I ate this thing at a time when I knew I was coming down with flu or something similar. I spent the next 2 weeks in bed feeling awful and the Scotch egg wasn’t even to blame.
However, afterwards the thought of eating one of those things was anathema to me. I would have rather eaten my own spleen such was my level of revulsion.
That is a negative anchor going into overdrive.
My unconscious mind was linking Scotch Egg to illness and said “No way kiddo, you’re not eating one of those nasty things ever again”
People can have a similar reaction after becoming ill though excessive alcohol intake. The thought of drinking afterward can cause their unconscious mind to recreate the same feelings in an attempt to stop them. Some people actually do say never again and stick to it.
Imagine having an anchor for confidence, wouldn’t that be a cool thing to have? Well let’s do it then!
Firstly, find a time when you can close your eyes and you’re not going to be disturbed for 15 or 20 minutes so it’s probably not wise to try this in a busy office or whilst operating heavy machinery.
Take a deep breath, exhale slowly and as you do allow your eyes to close and a wave of relaxation to flow down your body. Do this three or four times with your eyes remaining closed and just allow yourself to become completely relaxed.
3. Think Confident
When you are at a stage that we professional life coaches officially call ‘chilled to da bone mon’, start to re-create the feelings that you are looking to anchor and have on tap. If it’s confidence, think of a time when you were full of confidence.
Note: To create what ever state you want you need to see what you would have seen when you previously experienced it, hear what you would have heard and feel what you felt. If there are any tastes or smells associated with the experience, then allow them to be present too. When you are in the moment let the feelings double, then double again and then continue to intensify.
4. Time To Anchor
When you get to a point when you just know they are about to peak, set the anchor. This simply involves touching a place on your body that you can replicate easily at any time in the future. Common places are the forearm, knuckles, pulling ear lobe, index finger onto thumb but nowhere that might get you arrested.

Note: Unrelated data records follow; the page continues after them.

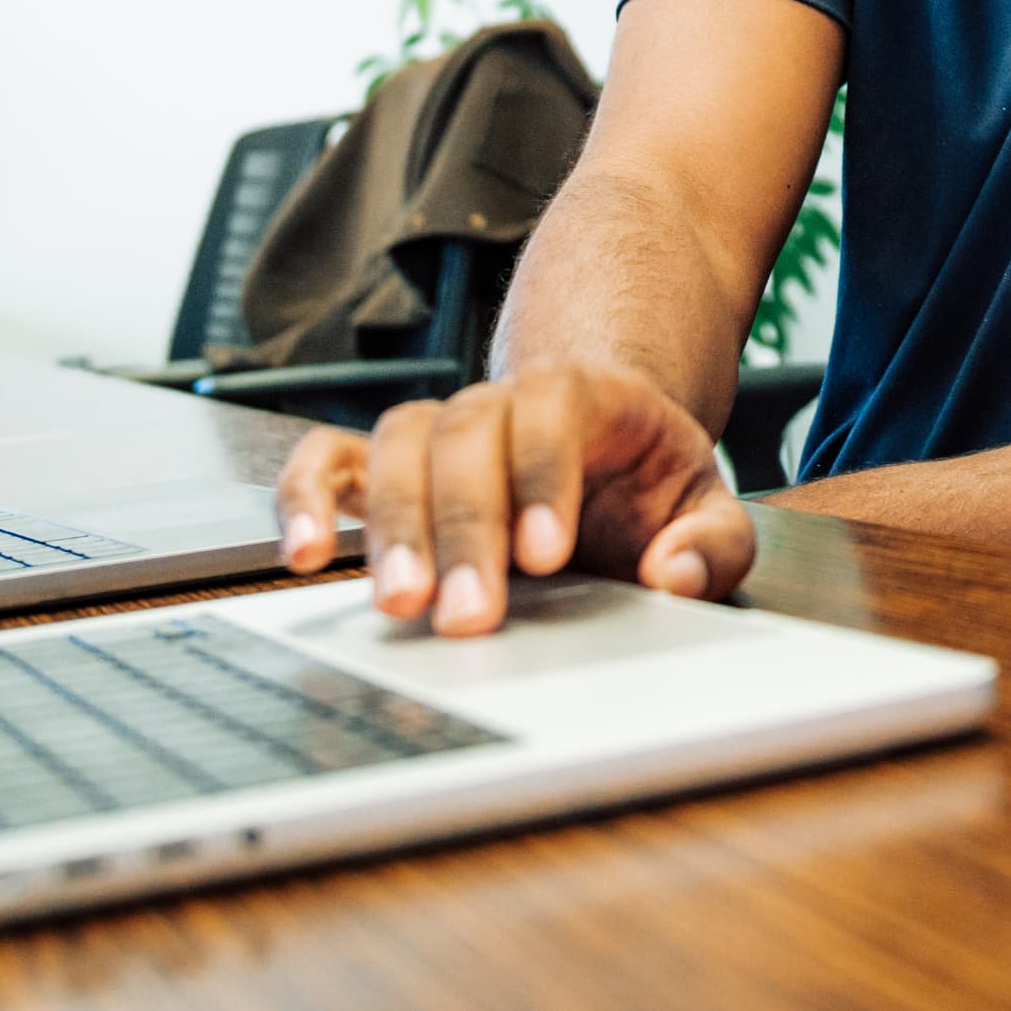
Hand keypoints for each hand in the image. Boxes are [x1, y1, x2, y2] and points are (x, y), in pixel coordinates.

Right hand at [272, 361, 754, 635]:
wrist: (604, 444)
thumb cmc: (648, 484)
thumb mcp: (707, 505)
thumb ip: (711, 542)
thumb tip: (674, 574)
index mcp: (587, 397)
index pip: (552, 410)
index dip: (541, 474)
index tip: (545, 553)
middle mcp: (501, 403)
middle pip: (464, 435)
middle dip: (464, 527)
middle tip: (468, 613)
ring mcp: (438, 431)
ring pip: (396, 447)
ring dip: (392, 524)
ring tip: (399, 602)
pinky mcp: (385, 466)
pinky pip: (328, 459)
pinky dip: (304, 497)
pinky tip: (299, 554)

Try to avoid a motion that you already use regularly as we don’t want you firing this anchor by mistake all the time. The only absolute requisite is that you can replicate exactly whatever it is you decide to do. So if you use fingers on forearms you need to use the same amount of fingers and the same amount of pressure each time.
5. Break Your State
When you have done this break your state by thinking about something completely different for a few moments, like how come cats are so keen on fish yet if you throw one in a river they thrash around and complain a lot. Not that I would ever do such a thing by the way,
6. Fire The Anchor
Now fire the anchor by repeating whatever action you decided on. When you do this allow the feelings to flow, do not fight them, just know they will be there.
7. Rinse And Repeat
If they are not as intense as you would like (and they almost certainly wont be the first few times), no problem, do the process again and reinforce it. You can do this as often as you like and each time you’ll increase the intensity, so stick with it because it always works although it take different length of times for different people.
Note: Anchoring can not not work if you do it properly because it literally changes the structure of your brain. If you are familiar with the phrase ‘neurons that fire together, wire together’ you will understand what I mean.
If you would like to see a video demo of setting anchors, here you go.
There’s Even More
I could have actually made this 9 ways to become more confident and I actually use two more processes regularly with clients just to make sure we nail it.
However, we are delving deep into the realms of NLP and Hypnotherapy and to explain the other methods would easily double the length of this post and may get a tad too technical and I think you have enough to go at.